■ Document segment ■
Lacuna Coil, a band from Milan, Italy, made the trek across the planet to arrive at Adelaide's dearly loved live music venue, The Governor Hindmarsh hotel, known simply to locals as The Gov. Supported by Future Static, a band from the next capital city over; metal featuring female singers is truly alive and well.
Attending Lacuna Coil, to me, completed the "holy trinity" of the female fronted bands I listened to while developing my world view - and now I've seen them all live - Epica, Within Temptation, and at last Lacuna Coil, which was probably my first obsession in the genre along with other bands that I will not name now.
Firstly, to the opener, Future Static - thank you for putting on an incredible warm up set that was not met with anaemic clapping. Future Static has toured nationally on its own - so the band has some following, and it shows. I was so impressed I purchased a T-Shirt.
Then the stage was cleared, and Lacuna Coil emerged to a riot of cheers. For the Sleepless Empire tour, a steady set list packing in work from numerous albums was exactly what I expected.
Opening with the explosive Layers of Time, moving straight into Reckless, and then Hosting the Shadow was a beautifully intense and brutal introduction to the sound of a band that has matured, grown heavier, and more articulate as time has gone on.
Before I learnt of the tour coming to my local area, I hadn't listened to a new Lacuna Coil album since Comalies. I loved the band's first three records, so - I had twenty years of catching up to do. I've spent the last three months thoroughly impressed by their new catalogue of tricks, and Sleepless Empire is full of head banging tracks.
Lacuna Coil propose something unique in metal. Every song is a duet, a constant pendulum between beautiful ethereal vocals of Christina's lung and the death grows, and baritone male vocals powerfully delivered by Andrea.
Last night, they both possessed incredible stage presence and audience engagement, and for music that lyrically embodies introspection, emotional conflict, frustration at the structure of society, they were grinning as they looked back at a sea of swaying bodies shouting their songs straight back at them.

Stored data entries
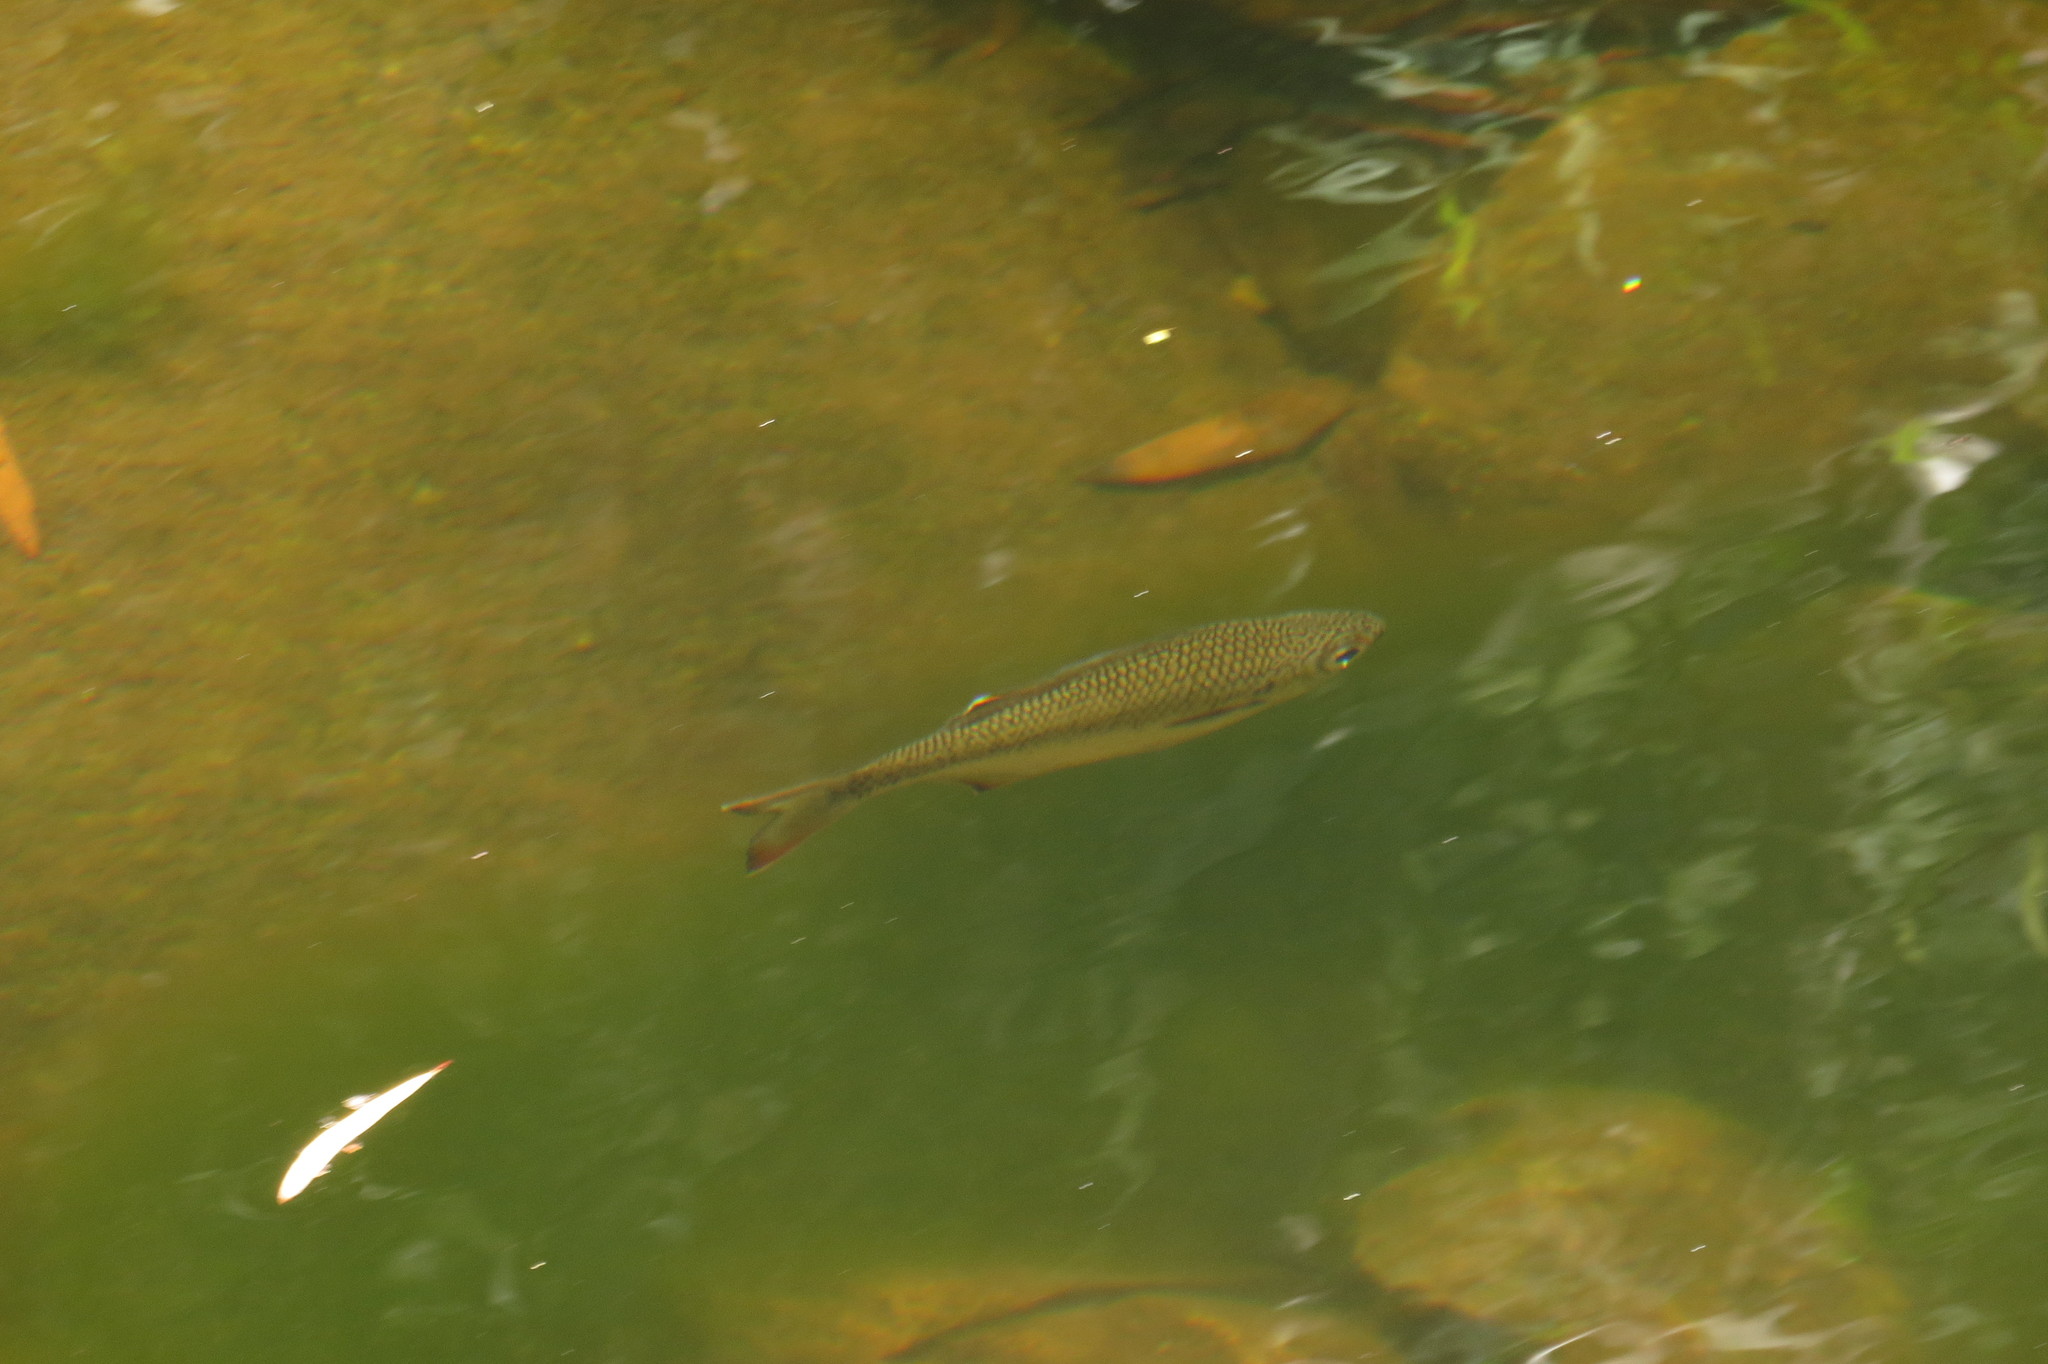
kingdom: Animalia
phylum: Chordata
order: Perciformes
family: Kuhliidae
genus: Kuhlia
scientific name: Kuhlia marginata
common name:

■ Instructions to follow ■
Print the concert review in full, word for word. The rows play no part in what comes next.

■ Reply ■
Lacuna Coil, a band from Milan, Italy, made the trek across the planet to arrive at Adelaide's dearly loved live music venue, The Governor Hindmarsh hotel, known simply to locals as The Gov. Supported by Future Static, a band from the next capital city over; metal featuring female singers is truly alive and well.
Attending Lacuna Coil, to me, completed the "holy trinity" of the female fronted bands I listened to while developing my world view - and now I've seen them all live - Epica, Within Temptation, and at last Lacuna Coil, which was probably my first obsession in the genre along with other bands that I will not name now.
Firstly, to the opener, Future Static - thank you for putting on an incredible warm up set that was not met with anaemic clapping. Future Static has toured nationally on its own - so the band has some following, and it shows. I was so impressed I purchased a T-Shirt.
Then the stage was cleared, and Lacuna Coil emerged to a riot of cheers. For the Sleepless Empire tour, a steady set list packing in work from numerous albums was exactly what I expected.
Opening with the explosive Layers of Time, moving straight into Reckless, and then Hosting the Shadow was a beautifully intense and brutal introduction to the sound of a band that has matured, grown heavier, and more articulate as time has gone on.
Before I learnt of the tour coming to my local area, I hadn't listened to a new Lacuna Coil album since Comalies. I loved the band's first three records, so - I had twenty years of catching up to do. I've spent the last three months thoroughly impressed by their new catalogue of tricks, and Sleepless Empire is full of head banging tracks.
Lacuna Coil propose something unique in metal. Every song is a duet, a constant pendulum between beautiful ethereal vocals of Christina's lung and the death grows, and baritone male vocals powerfully delivered by Andrea.
Last night, they both possessed incredible stage presence and audience engagement, and for music that lyrically embodies introspection, emotional conflict, frustration at the structure of society, they were grinning as they looked back at a sea of swaying bodies shouting their songs straight back at them.